Le spectacle se déroulait dans la chapelle de l’ancienne sacristie de l’église Notre-Dame-de-Jacques-Cartier.

Les Rendez-vous classiques de l’École Arquemuse recevaient dimanche après-midi le pianiste montréalais Serhiy Salov dans un récital tout Chopin.


La série, qui met en valeur des pianistes québécois établis ou de la relève, a été fondée l’an passé par Jean-Michel Dubé, un pianiste de la capitale. Elle contribue heureusement à atténuer une certaine rareté en matière de récitals pour piano à Québec.

La salle de l’école, établie dans la chapelle de l’ancienne sacristie de l’église Notre-Dame-de-Jacques-Cartier (l’église au clocher penché!), permet de surcroît d’accueillir une centaine de personnes dans des conditions de visibilité et d’acoustique assez idéales, le tout à prix d’ami.

Ayant apprécié Serhiy Salov en d’autres occasions, nous étions curieux de l’entendre dans ces circonstances. Le pianiste, originaire d’Ukraine, réside à Montréal depuis une vingtaine d’années. Ancien élève de Michel Béroff, il compte parmi ses principaux faits d’armes d’avoir remporté le Concours musical international de Montréal en 2004.

Le  pianiste Serhiy Salov a proposé une conception forte, très personnelle des œuvres de Chopin.

Le pianiste est arrivé à Québec avec un programme musclé : les douze Études, op. 10, et les quatre Ballades de Chopin. Il a choisi de jouer les Études en trois groupes de quatre, ce qui lui a permis de se livrer à quelques explications pendant chaque bloc.

Les deux premières études, particulièrement ardues, ont été prises à une vitesse échevelée, ce qui a nui à la clarté et à l’assise rythmique. Le pianiste a sans doute cherché à suivre les indications métronomiques de Chopin, mais il ne faut peut-être pas les prendre au pied de la lettre et chercher plutôt à établir un climat cohérent. Les deux morceaux ne sont après tout « que » des allegros à 4/4. Au contraire, les études no 7 et no 11, n’était peut-être pas aussi « vivace » que possible.

Il reste que le pianiste nous propose une conception forte, très personnelle de ces œuvres, allant jusqu’à ajouter à l’occasion des ornements de son cru, une pratique inhabituelle dans ce répertoire. Bien qu’improvisateur exceptionnel, Chopin notait très précisément ce qu’il voulait dans ses partitions éditées.

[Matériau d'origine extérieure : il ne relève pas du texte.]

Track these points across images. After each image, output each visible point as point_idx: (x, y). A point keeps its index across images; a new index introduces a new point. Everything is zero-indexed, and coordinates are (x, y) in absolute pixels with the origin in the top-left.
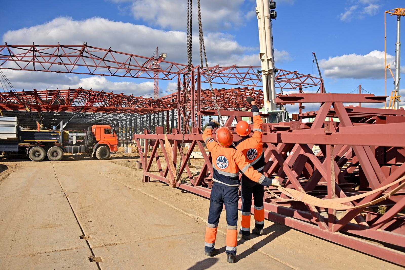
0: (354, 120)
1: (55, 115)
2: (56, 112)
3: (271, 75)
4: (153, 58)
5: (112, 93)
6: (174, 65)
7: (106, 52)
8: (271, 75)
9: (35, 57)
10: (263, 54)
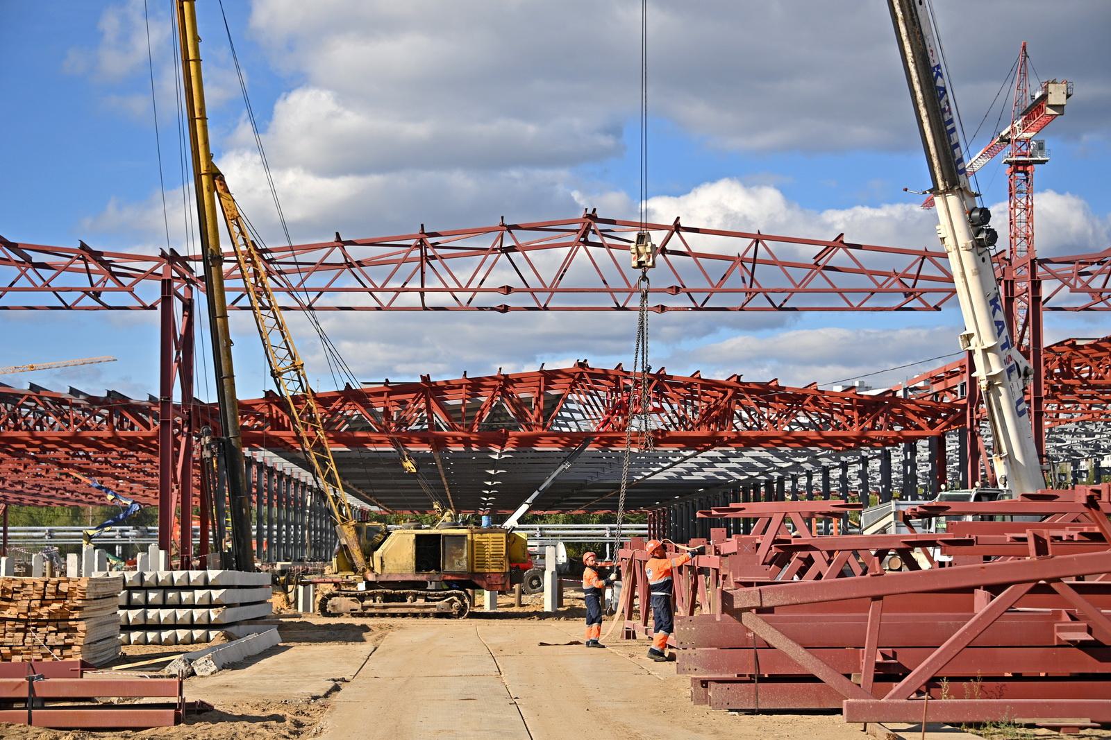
0: (764, 532)
1: (496, 457)
2: (498, 451)
3: (1000, 388)
4: (842, 242)
5: (697, 376)
6: (926, 260)
7: (666, 233)
8: (1000, 388)
9: (424, 261)
10: (972, 335)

Sinon, l’idée d’enchaîner directement la plupart des études à l’intérieur de chaque bloc est pertinente, étant donné les parentés harmoniques voulues par le compositeur.

La deuxième partie – les Ballades – était encore plus intéressante, même si elles n’ont pas été pensées par Chopin comme un recueil à jouer en entier. Mais cela fonctionne : c’est un peu comme assister à un mini-festival de courts-métrages tous aussi fascinants les uns que les autres.

En bon « réalisateur », Serhiy Salov sait comment ménager tension et détente et peindre des atmosphères. Le piano Boston (une division d’instruments bon marché de Steinway) se plie à ses intentions, malgré des extrêmes-graves quelque peu revêches.

Le rappel donné, la Fantaisie-Impromptu en do dièse mineur, op. 66, était un complément bienvenu au programme.

Le prochain concert des Rendez-vous classiques aura lieu le 25 février avec Isabelle David.